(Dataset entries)
++++++++++++++++++++
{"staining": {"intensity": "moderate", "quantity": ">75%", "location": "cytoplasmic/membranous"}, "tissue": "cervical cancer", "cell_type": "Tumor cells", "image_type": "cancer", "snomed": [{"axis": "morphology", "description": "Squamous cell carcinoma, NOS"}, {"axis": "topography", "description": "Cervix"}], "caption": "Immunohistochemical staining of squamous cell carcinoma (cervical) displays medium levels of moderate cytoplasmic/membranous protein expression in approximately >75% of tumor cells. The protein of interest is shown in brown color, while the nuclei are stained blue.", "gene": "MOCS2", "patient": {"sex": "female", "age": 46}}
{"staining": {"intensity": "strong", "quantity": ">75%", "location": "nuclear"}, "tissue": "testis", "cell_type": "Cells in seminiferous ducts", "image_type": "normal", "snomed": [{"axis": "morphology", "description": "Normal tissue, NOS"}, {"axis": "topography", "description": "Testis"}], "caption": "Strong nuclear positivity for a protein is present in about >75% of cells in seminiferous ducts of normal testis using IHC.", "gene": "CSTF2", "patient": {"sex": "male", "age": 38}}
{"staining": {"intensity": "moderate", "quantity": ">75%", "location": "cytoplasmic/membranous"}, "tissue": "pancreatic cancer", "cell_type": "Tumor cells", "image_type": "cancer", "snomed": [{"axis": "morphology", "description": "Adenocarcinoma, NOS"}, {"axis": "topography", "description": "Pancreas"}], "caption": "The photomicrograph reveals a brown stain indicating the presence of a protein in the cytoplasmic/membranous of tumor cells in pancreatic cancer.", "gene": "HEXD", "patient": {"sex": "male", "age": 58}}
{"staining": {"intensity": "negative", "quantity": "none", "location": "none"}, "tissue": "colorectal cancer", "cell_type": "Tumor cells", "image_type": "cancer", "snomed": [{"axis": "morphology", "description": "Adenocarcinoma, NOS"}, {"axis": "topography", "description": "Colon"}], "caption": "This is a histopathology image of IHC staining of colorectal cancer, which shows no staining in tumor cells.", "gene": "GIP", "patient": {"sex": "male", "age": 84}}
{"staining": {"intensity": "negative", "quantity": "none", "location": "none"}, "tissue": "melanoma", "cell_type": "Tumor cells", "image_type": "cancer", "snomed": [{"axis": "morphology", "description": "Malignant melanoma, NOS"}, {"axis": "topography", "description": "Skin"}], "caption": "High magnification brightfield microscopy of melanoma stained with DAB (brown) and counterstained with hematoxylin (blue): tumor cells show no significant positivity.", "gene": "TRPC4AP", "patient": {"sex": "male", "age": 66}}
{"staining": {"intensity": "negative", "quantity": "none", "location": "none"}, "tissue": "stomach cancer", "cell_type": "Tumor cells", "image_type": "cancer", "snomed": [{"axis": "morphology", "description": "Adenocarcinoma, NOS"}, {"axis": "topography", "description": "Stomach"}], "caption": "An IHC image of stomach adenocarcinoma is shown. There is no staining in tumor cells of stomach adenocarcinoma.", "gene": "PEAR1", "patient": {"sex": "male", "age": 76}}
++++++++++++++++++++
## AIM OF THE EXERCISE
Find the word "shown" in the entries, then copy out every line that has it.

## SOLUTION TO THIS TASK
{"staining": {"intensity": "moderate", "quantity": ">75%", "location": "cytoplasmic/membranous"}, "tissue": "cervical cancer", "cell_type": "Tumor cells", "image_type": "cancer", "snomed": [{"axis": "morphology", "description": "Squamous cell carcinoma, NOS"}, {"axis": "topography", "description": "Cervix"}], "caption": "Immunohistochemical staining of squamous cell carcinoma (cervical) displays medium levels of moderate cytoplasmic/membranous protein expression in approximately >75% of tumor cells. The protein of interest is shown in brown color, while the nuclei are stained blue.", "gene": "MOCS2", "patient": {"sex": "female", "age": 46}}
{"staining": {"intensity": "negative", "quantity": "none", "location": "none"}, "tissue": "stomach cancer", "cell_type": "Tumor cells", "image_type": "cancer", "snomed": [{"axis": "morphology", "description": "Adenocarcinoma, NOS"}, {"axis": "topography", "description": "Stomach"}], "caption": "An IHC image of stomach adenocarcinoma is shown. There is no staining in tumor cells of stomach adenocarcinoma.", "gene": "PEAR1", "patient": {"sex": "male", "age": 76}}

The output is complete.